法テラス東松島
     今日も法テラスの話し。とはいっても、今日は法テラスの良心サイド、法テラス東松島へ出張相談に行って参りました。

     震災後、宮城県内には法テラス南三陸(気仙沼市)、法テラス東松島、法テラス山元の3箇所の被災地出張所ができまして、これまで南三陸に2回、山元に1回お邪魔したことはあったのですが、東松島だけは担当が回ってくる機会がありませんでした。
     今回、始めての東松島ということで気合を入れて、震災相談マニュアルを読み返す等準備万端で訪問。そうしたら、嬉しいことに6組の相談がありました。

     さぞかし震災でお困りなんでしょうと手ぐすね引いていたのですが、開けてビックリ、震災絡みの相談は1件もなし。交通事故2件、離婚等2件、その他2件。ついでに言えば、事件の受任に至る問題はゼロ。

     うーん、利用者がいることは大変ありがたいのですが、震災絡みがなかったのは偶然なのか、被災地出張所として役割はこれでいいのか、考えるところがありました。

     でも法律相談は、多くの方の役に立てるという意義を感じる点でやり甲斐がありますし、また限られた時間で事情を伺い回答を組み立てる作業が面白いので、お呼ばれすることは本当に嬉しく思います。


     今日の相談ハイライト。
     甲が乙に金を貸したが、乙が3年間●●すればその貸金を免除するという約束がされていた。その後、乙が●●を2年6か月続けてきたが、それを甲が妨害し、3年間の継続ができなかったという事案(一部改変のうえ伏せ字)。

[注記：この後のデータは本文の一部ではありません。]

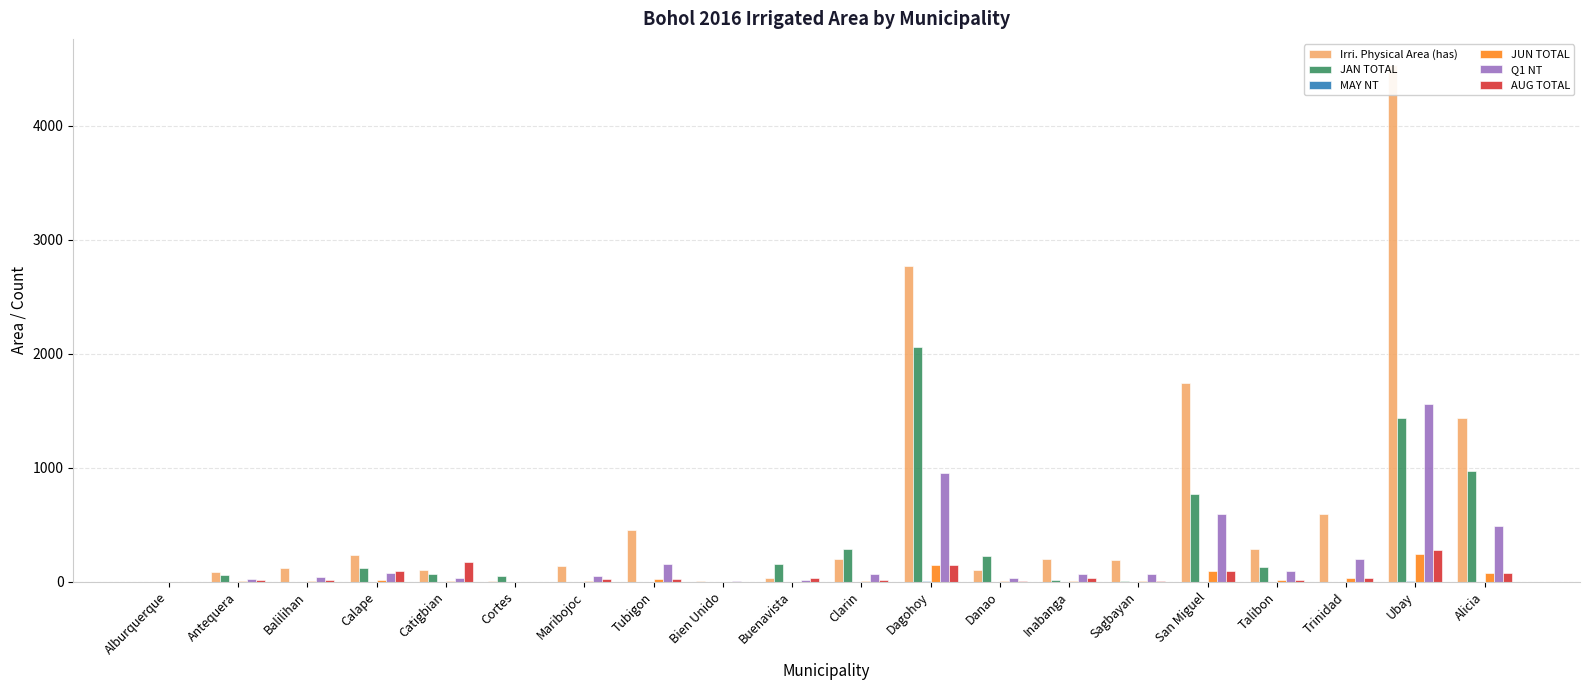

What is the difference between the maximum and minimum values in the JUN TOTAL series?

243.7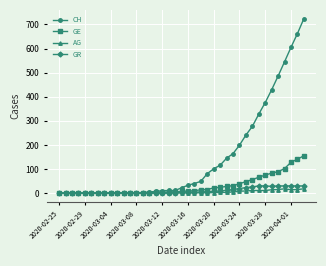

What is the highest value of the GR series?

30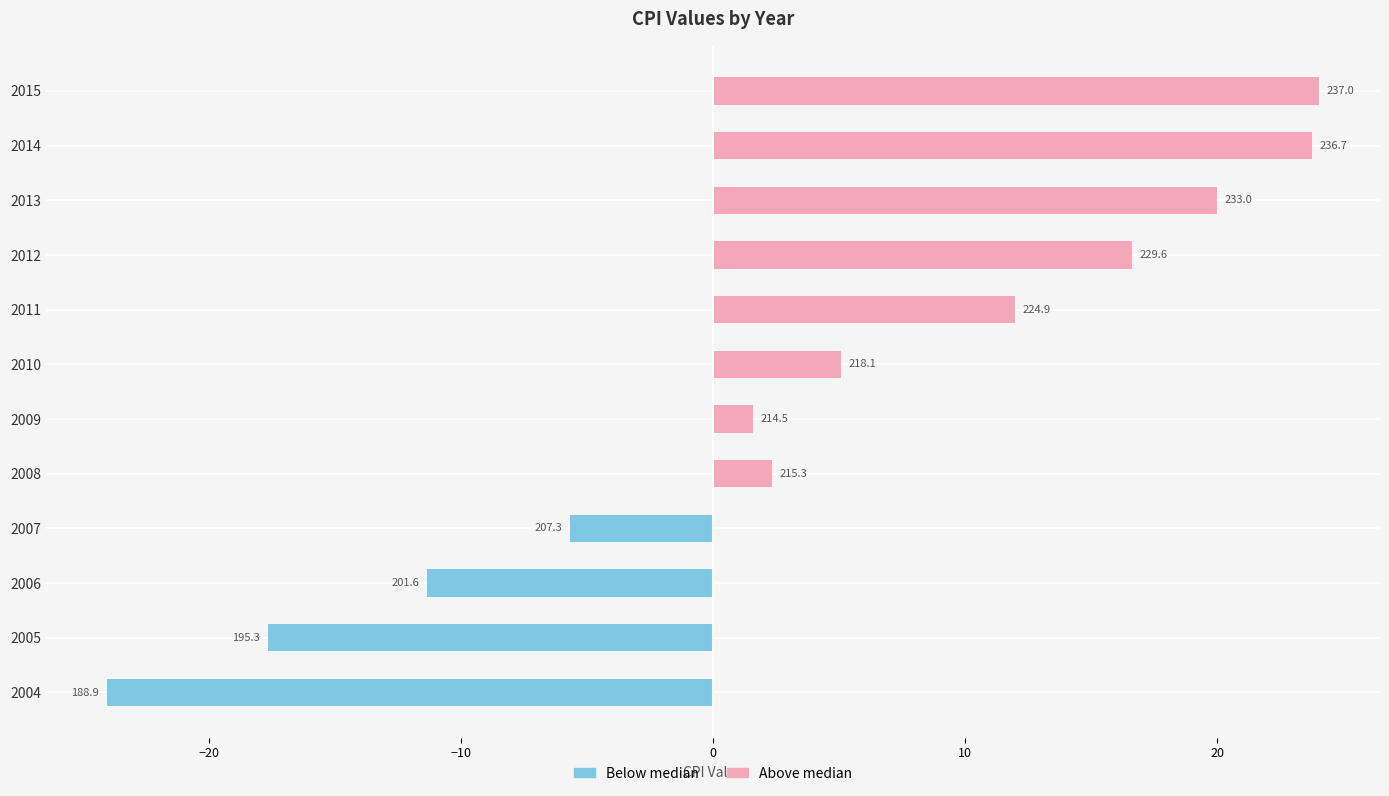

At how many categories does at least one series exceed 22?

2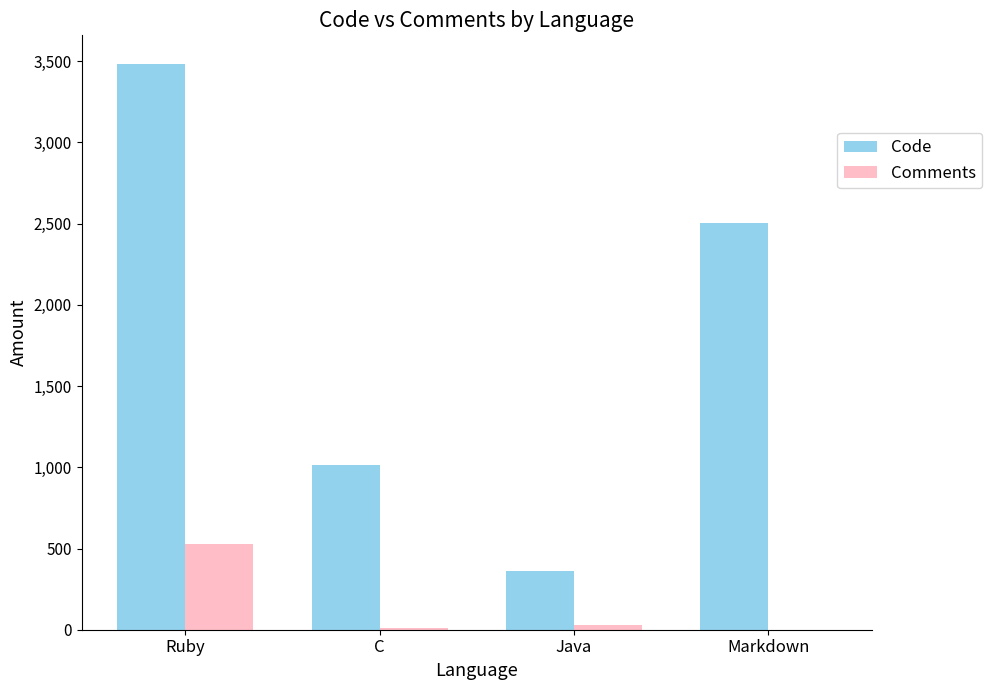

Which category has the highest value in the Code series?

Ruby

    「これはね、条件の成就を妨害した場合の問題ですね。ちょっと六法を引いてご説明しましょうか、確か民法130条だったと思いますが(といいつつ六法を引いて)ほら130条。」

     相談者の目の前で条文の数字をさらっと述べる。これを見た素人さんが「さすがは弁護士、六法が頭に入っている」と関心するのではないか。
     ・・・などと思いながら、引く必要のない六法をあえて引いて説明する自分。人間が小さいと思います。